5 out of 5 stars Brilliant and beautiful   September 6, 2007
Guy P. Harrison (Earth)
12 out of 13 found this review helpful

Brilliant and beautiful, this book may be helpful to those who find human evolution difficult to understand or accept.

The artwork is spectacular and succeeds at bringing long-extinct hominids back from the dead.

I highly recommend this book for both casual science fans and serious students of human evolution.

I recently gave a guest lecture on early hominids at my children's school and showed the students some of the art from this book in addition to my own replica skulls. They were blown away.
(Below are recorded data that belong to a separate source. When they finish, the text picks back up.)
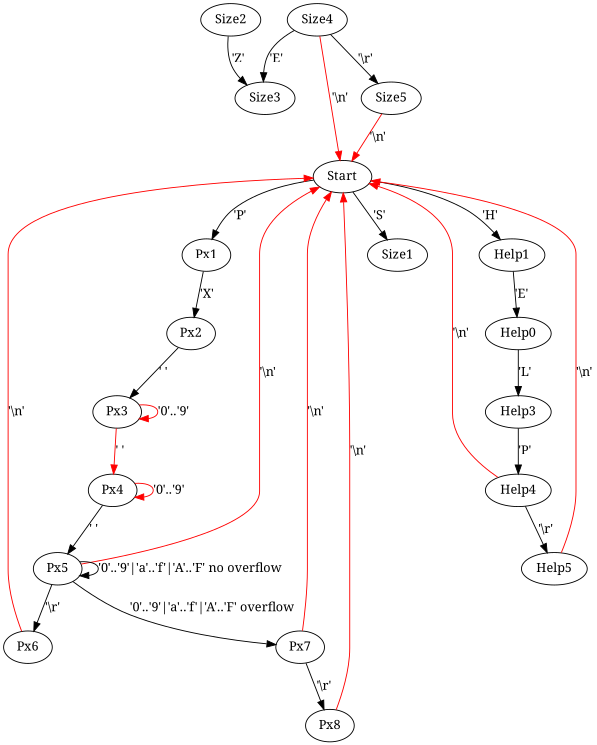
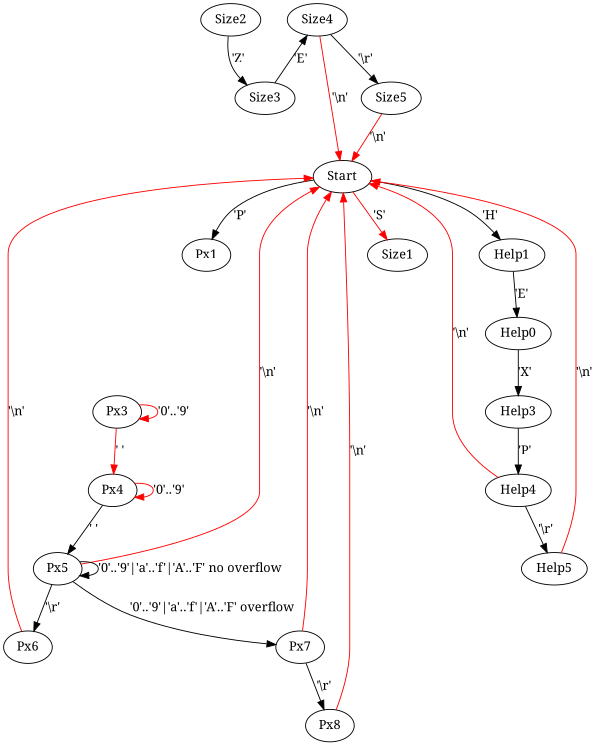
  digraph {
    fontname="Noto Serif"
    node [fontname="Noto Serif"]
    edge [fontname="Noto Serif"]
    Start
    Px1
    Size1
    Help1
-   Px2
    n6 [label=Help0]
    Px3
    Size2
    Size3
    Help3
    Px4
    Px5
    Px6
    Px7
    Px8
    Help4
    Help5
    Size4
    Size5
    Start -> Px1 [label="'P'"]
-   Start -> Size1 [label="'S'"]
+   Start -> Size1 [label="'S'" color=red]
    Start -> Help1 [label="'H'"]
-   Px1 -> Px2 [label="'X'"]
    Help1 -> n6 [label="'E'"]
-   Px2 -> Px3 [label="' '"]
-   n6 -> Help3 [label="'L'"]
+   n6 -> Help3 [label="'X'"]
    Px3 -> Px3 [color=red label="'0'..'9'"]
    Px3 -> Px4 [color=red label="' '"]
    Size2 -> Size3 [label="'Z'"]
-   Size4 -> Size3 [label="'E'"]
+   Size3 -> Size4 [label="'E'"]
    Help3 -> Help4 [label="'P'"]
    Px4 -> Px4 [color=red label="'0'..'9'"]
    Px4 -> Px5 [label="' '"]
    Px5 -> Start [color=red label="'\\n'"]
    Px5 -> Px5 [label="'0'..'9'|'a'..'f'|'A'..'F' no overflow"]
    Px5 -> Px6 [label="'\\r'"]
    Px5 -> Px7 [label="'0'..'9'|'a'..'f'|'A'..'F' overflow"]
    Px6 -> Start [color=red label="'\\n'"]
    Px7 -> Start [color=red label="'\\n'"]
    Px7 -> Px8 [label="'\\r'"]
    Px8 -> Start [color=red label="'\\n'"]
    Help4 -> Start [color=red label="'\\n'"]
    Help4 -> Help5 [label="'\\r'"]
    Help5 -> Start [color=red label="'\\n'"]
    Size4 -> Start [color=red label="'\\n'"]
    Size4 -> Size5 [label="'\\r'"]
    Size5 -> Start [color=red label="'\\n'"]
  }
The story of our origins--as described by the evidence--is fascinating and irresistible to virtually everyone who has a curious mind.

--Guy P. Harrison, author of 50 Reasons People Give for Believing in a God

I also recommend:

Evolution: What the Fossils Say and Why It Matters

Evolution Boxed Set

Walking With Cavemen






5 out of 5 stars Interpreting facial details in reconstructions   January 25, 2008
Dick Marti (Georgia, USA)
7 out of 7 found this review helpful

This is a marvelous book and I will not give it fewer than 5 stars, despite my small criticism of it, which is that many of the reconstructions seem to closely resemble chimpanzees or gorillas until we get to the genus Homo when, voila!, they start to resemble people. For example, take a look at Paranthopus boisei on page 137. I don't doubt that the soft tissues were correctly placed. But what do you suppose this reconstruction would look like if the builders had gone to the other extreme and made it look more like Jack Palance instead of like a gorilla? Yes, it has a short face etc, not the extreme prognathism of a gorilla. There are two extremes in making reconstructions such as these---making them look human, or making them look like apes and P. boisei looks like something a gorilla could love. No one knows the actual state of affairs in these creatures from several million years ago. That's why these reconstructions are essentially artistic opinions (assuming the underlying meat is correctly placed). But why make most of them look so very apelike? An interesting digression on such reconstructions might be to make 3 versions, one looking deliberately apelike, one deliberately human-like, and one sort of a grand average. So what would P. boisei look like if his builders had tried to groom him so that he could ride the subway without causing phones to ring at the zoo? We will never know as long as he keeps getting dressed up like a gorilla. Maybe less facial hair is all that would be needed. And it would have been nice to see more of these reconstructions from different angles besides just the one that was provided in most instances.